Panitia Kerja (Panja) Revisi UU Kitab Undang-Undang Hukum Pidana (KUHP) masih menggodok beberapa pasal yang ada di dalamnya.
Anggota Komisi III DPR, Syarifudin Suding menilai ada beberapa pasal revisi UU KUHP yang perlu diperdalam. Salah satunya adalah pasal usulan pemerintah yang mengatur tentang penghinaan presiden dan pemerintah.
"Apakah pasal ini masih relevan saat ini di mana kebebasan ekspresi berpendapat adalah suatu keniscayaan dalam era demokrasi seperti ini," jelasnya di gedung DPR, Senayan, Jakarta, Senin (21/11).

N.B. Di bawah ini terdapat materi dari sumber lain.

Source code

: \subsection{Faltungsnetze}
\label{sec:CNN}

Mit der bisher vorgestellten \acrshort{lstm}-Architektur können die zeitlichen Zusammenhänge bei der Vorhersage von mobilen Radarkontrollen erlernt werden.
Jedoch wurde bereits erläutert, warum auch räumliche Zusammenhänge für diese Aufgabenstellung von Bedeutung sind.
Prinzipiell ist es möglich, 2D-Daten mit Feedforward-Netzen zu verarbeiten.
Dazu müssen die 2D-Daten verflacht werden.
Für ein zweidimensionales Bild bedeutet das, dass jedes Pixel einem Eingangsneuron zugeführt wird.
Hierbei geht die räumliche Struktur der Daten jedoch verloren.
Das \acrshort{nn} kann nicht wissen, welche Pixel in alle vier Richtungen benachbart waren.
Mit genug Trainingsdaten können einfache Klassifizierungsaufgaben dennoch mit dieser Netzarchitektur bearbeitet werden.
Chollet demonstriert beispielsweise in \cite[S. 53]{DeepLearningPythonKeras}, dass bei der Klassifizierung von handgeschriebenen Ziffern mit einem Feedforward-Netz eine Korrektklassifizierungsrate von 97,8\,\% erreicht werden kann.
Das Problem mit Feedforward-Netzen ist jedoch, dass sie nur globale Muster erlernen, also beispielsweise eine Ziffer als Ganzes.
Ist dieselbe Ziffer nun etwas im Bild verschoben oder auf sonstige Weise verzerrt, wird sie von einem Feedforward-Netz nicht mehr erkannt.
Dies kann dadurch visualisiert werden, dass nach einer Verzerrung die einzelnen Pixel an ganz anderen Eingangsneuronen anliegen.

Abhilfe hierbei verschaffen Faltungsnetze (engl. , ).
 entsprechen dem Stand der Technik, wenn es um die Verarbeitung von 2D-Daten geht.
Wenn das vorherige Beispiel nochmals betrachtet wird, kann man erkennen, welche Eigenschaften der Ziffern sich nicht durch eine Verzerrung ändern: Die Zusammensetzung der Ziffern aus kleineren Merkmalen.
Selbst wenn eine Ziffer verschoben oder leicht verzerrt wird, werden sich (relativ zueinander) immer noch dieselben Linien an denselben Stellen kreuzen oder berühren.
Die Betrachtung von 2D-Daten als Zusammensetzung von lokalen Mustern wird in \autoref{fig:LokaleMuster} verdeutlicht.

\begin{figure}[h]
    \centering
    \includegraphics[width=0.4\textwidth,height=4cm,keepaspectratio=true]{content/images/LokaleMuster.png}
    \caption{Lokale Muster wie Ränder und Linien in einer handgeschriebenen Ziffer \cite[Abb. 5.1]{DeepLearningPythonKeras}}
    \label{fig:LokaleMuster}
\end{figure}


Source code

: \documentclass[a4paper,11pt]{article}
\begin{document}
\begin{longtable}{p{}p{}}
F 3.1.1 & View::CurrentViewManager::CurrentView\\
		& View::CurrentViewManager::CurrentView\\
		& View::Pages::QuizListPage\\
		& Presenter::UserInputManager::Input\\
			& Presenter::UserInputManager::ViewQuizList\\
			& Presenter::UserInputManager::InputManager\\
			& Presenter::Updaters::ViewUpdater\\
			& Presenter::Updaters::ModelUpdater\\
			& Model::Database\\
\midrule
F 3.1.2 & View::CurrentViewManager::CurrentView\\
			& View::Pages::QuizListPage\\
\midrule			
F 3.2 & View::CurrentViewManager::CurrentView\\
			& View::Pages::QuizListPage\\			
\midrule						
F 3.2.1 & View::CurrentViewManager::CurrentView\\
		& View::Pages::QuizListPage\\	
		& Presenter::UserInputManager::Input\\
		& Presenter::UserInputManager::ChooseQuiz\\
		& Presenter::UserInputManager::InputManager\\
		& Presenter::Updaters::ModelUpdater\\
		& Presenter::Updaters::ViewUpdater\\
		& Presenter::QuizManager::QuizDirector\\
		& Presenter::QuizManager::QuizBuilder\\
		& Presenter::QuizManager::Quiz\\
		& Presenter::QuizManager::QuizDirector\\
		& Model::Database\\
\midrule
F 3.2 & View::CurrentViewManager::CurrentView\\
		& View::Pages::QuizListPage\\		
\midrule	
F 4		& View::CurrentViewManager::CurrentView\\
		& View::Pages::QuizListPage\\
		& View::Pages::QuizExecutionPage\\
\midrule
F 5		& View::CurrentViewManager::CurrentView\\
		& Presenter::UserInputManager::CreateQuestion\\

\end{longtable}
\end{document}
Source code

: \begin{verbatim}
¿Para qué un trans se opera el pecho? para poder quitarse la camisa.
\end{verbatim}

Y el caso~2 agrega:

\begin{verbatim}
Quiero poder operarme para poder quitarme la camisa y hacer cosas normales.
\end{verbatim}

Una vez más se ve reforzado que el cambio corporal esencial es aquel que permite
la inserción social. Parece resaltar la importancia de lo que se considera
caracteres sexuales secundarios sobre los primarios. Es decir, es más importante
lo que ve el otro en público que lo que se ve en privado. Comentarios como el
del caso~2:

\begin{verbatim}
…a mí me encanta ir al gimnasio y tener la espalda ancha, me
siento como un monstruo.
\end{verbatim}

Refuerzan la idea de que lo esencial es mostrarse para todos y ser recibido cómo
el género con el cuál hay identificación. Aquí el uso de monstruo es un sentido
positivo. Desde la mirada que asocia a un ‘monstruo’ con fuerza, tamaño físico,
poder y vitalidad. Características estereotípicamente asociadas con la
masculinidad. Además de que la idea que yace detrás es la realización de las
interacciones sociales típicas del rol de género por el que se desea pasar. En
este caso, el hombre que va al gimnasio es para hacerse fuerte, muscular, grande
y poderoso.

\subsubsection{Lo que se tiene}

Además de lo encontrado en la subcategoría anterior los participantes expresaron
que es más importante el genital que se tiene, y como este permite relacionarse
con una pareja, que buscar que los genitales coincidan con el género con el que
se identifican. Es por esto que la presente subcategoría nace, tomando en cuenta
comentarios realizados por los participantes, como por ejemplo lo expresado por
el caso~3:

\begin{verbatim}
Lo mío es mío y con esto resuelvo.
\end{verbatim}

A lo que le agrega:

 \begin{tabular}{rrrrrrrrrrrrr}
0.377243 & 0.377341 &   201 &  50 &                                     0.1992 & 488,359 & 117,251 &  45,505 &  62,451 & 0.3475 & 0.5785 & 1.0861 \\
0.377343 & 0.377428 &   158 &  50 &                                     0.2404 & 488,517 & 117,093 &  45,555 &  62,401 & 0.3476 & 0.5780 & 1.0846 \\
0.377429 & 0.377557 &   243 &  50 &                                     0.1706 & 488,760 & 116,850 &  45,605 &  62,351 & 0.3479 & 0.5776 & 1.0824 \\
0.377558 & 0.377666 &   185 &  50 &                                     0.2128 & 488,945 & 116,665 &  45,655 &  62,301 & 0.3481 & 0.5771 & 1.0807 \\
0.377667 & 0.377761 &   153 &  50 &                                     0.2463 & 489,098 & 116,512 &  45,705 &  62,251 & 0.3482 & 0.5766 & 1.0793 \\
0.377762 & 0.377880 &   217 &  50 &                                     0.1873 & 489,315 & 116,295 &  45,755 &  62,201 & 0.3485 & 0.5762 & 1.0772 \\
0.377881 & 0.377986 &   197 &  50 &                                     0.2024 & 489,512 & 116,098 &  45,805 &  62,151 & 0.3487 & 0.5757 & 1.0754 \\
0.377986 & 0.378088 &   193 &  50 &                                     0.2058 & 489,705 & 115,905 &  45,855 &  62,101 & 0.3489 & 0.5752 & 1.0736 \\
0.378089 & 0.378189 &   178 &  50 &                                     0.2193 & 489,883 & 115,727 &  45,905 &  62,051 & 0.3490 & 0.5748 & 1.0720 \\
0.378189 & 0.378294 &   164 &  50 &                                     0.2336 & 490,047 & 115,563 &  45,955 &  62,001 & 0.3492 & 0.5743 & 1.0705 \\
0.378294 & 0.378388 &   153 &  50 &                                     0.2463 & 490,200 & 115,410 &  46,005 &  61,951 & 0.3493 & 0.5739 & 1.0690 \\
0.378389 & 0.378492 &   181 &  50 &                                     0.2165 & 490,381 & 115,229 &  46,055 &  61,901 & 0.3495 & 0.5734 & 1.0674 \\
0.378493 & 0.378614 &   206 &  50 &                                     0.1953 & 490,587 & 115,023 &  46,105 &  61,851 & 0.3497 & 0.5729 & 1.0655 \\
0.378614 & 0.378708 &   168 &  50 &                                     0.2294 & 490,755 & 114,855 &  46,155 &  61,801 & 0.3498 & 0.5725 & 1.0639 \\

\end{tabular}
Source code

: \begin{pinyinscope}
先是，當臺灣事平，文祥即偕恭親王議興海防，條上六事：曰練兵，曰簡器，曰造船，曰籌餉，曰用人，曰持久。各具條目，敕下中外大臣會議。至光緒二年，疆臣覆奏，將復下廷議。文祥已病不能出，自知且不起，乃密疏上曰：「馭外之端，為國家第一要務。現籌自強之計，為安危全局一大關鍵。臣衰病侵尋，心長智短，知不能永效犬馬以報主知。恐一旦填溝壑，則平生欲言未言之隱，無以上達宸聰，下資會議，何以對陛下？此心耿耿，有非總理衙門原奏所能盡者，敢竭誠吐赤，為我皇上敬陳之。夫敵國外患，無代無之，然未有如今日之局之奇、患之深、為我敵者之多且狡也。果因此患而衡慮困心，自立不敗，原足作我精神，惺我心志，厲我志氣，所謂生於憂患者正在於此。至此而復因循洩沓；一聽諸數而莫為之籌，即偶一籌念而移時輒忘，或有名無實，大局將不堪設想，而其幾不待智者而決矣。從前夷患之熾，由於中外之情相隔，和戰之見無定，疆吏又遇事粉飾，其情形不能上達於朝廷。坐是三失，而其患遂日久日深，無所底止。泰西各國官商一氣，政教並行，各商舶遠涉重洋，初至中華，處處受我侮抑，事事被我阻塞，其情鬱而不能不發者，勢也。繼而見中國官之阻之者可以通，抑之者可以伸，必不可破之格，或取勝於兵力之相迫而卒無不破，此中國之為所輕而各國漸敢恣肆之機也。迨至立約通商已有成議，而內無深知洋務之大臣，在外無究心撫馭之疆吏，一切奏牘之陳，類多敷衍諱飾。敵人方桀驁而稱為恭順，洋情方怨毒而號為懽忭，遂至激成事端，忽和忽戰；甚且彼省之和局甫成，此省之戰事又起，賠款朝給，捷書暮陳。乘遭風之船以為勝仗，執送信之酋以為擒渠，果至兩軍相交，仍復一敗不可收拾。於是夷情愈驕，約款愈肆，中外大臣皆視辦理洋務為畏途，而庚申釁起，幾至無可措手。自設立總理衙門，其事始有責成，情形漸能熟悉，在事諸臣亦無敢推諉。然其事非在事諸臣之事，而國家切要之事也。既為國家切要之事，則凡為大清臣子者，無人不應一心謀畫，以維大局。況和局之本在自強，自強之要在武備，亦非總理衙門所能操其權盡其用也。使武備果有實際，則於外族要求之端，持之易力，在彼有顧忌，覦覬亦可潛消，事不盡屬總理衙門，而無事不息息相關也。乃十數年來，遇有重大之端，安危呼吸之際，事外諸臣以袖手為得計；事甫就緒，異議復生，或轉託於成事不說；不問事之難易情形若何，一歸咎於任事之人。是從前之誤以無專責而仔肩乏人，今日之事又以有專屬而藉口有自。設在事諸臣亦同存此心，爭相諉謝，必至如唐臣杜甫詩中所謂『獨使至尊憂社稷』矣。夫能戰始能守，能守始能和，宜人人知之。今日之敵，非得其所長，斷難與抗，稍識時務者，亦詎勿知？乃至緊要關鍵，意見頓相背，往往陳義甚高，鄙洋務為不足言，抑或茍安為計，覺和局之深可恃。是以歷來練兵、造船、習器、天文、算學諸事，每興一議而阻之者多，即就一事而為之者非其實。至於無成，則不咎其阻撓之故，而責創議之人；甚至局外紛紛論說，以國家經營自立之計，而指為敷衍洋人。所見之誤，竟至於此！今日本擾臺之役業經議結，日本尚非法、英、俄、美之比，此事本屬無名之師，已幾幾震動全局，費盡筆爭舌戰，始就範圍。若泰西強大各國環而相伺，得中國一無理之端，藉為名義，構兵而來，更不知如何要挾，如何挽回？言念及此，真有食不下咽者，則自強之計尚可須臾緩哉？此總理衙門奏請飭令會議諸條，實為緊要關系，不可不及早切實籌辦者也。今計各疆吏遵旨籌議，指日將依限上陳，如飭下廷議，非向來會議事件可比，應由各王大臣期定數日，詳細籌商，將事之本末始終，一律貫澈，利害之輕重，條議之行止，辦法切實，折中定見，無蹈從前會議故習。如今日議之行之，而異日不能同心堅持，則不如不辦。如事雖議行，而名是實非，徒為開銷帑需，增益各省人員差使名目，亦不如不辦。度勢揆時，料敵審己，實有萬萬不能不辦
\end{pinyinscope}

Menurut dia, pandangan pendapat atau pernyataan menyangkut masalah penghinaaan beda-beda tipis ketika ada seseorang yang menyampaikan sesuatu kritikan, apalagi itu bersifat konstruktif.
"Saya kira itu disalahartikan dan seseorang mengkualifikasikan itu adalah penghinaan.
Makanya kita kemarin memperdalam masalah penghinaan itu," jelasnya.
Dipertegas tentang sikap Fkasi Hanura terkait adanya pasal itu, Sudding bilang belum ada.